How is a Congenital Diaphragmatic Hernia Treated?
Treatments for CDH depend on several factors. These include how well the baby’s lungs work and whether they also have other medical problems.
Some babies begin treatment while they’re still in their mother’s womb. Others don’t need treatment until after birth.
Fetal CDH Surgery
Cincinnati Children’s offers a special type of surgery for babies with moderate to severe CDH. This procedure is called fetoscopic endoluminal tracheal occlusion (FETO). It’s performed in utero (before the baby is born).
During FETO, a fetal surgeon makes a small incision (cut) in the mother’s belly and uterus. The surgeon then guides a flexible, hollow tube (endoscope) inside the uterus and into the baby’s trachea (windpipe). A tiny balloon attached to the endoscope expands and is left inside the trachea for four to six weeks.
Because babies receive oxygen through their mother’s placenta, this balloon doesn’t interfere with the baby’s breathing while in utero. Instead, it blocks a special fluid from leaving the baby’s lungs. It’s thought that when this fluid builds up, it helps boost lung growth.
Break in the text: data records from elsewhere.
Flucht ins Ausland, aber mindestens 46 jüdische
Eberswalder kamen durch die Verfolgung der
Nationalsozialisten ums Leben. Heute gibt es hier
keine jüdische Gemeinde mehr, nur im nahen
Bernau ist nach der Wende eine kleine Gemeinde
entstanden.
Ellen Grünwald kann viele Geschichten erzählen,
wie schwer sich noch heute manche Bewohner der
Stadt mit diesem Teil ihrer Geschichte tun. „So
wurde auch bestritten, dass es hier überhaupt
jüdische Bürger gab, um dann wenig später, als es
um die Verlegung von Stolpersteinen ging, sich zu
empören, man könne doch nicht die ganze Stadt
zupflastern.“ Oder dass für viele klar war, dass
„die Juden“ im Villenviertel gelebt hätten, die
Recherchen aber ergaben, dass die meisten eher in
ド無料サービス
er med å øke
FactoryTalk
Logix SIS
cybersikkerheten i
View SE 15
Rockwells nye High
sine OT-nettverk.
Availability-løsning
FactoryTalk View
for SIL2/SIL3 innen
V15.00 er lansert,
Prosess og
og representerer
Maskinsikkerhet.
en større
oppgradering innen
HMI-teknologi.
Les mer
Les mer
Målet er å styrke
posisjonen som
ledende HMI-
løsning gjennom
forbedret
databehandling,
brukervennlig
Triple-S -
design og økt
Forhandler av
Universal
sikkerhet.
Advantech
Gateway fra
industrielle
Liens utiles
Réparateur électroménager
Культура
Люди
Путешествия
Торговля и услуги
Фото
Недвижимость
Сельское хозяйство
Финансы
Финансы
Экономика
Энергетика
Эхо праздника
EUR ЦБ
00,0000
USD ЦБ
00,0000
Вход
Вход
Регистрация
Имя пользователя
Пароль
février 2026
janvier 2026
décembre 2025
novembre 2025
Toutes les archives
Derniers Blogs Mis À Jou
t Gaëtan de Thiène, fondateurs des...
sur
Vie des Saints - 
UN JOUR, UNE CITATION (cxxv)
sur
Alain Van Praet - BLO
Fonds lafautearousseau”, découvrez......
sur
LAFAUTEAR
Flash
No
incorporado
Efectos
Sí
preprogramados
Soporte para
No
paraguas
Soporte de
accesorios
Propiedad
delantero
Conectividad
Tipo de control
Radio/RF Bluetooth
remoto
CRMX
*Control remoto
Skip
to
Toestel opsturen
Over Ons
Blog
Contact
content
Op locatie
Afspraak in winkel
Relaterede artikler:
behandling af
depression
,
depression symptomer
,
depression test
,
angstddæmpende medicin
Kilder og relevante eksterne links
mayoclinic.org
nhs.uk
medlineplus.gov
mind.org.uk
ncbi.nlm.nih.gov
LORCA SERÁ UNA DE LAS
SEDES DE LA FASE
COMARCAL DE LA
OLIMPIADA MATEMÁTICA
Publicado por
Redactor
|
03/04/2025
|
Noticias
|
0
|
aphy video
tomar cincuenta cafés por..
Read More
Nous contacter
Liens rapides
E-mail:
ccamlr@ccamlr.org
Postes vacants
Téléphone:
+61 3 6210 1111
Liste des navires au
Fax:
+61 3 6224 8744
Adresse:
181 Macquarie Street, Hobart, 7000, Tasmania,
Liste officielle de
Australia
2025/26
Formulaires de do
During the extended FETO treatment, doctors will need to conduct frequent prenatal imaging scans on expectant mothers to monitor the baby’s lung development and overall growth. These will occur every other week once the mother reaches 28 weeks of pregnancy, increasing to weekly scans after week 32.
Once the baby reaches 32-34 weeks of growth, doctors will remove the balloon to allow the baby’s lungs to continue to grow on their own.
Specialized CDH Delivery
Cincinnati Children’s is one of the few hospitals in the country that offer a special type of delivery for babies with severe CDH.
This birthing approach is called “ex utero intrapartum treatment-to-extracorporeal membrane oxygenation,” or EXIT-to-ECMO. It’s a type of cesarean delivery (C-section) where the baby is removed from the womb and then immediately placed on a heart and lung bypass machine called an ECMO.
As an advanced life support system, ECMO takes over the work of the baby’s heart and lungs to keep the baby alive until the baby’s organs stabilize and can work on their own.
Babies with severe CDH (who don’t have FETO) tend to have survival rates between 11-40%. An EXIT-to-ECMO delivery may improve their survival chance to 65%.
After Birth Intensive Care
When babies are born with CDH, a breathing tube is placed right away so that they can receive breathing support through a ventilator (breathing machine) right after birth. Babies with the most severe lung or heart impairments may be placed on ECMO for advanced support until their lungs develop and their breathing stabilizes.
Most babies with CDH need surgery to repair the hole in their diaphragm. This surgery may take place days or weeks after birth, depending on the baby’s overall health.
During the procedure, a surgeon moves the abdominal organs into their proper place. Then they permanently close the hole in the diaphragm.
Some babies with severe CDH may remain on ECMO for several weeks after surgery. This gives their lungs a longer window in which to heal and recover.
All babies who undergo CDH repair surgery can expect to stay in the NICU for recovery for at least 12 weeks.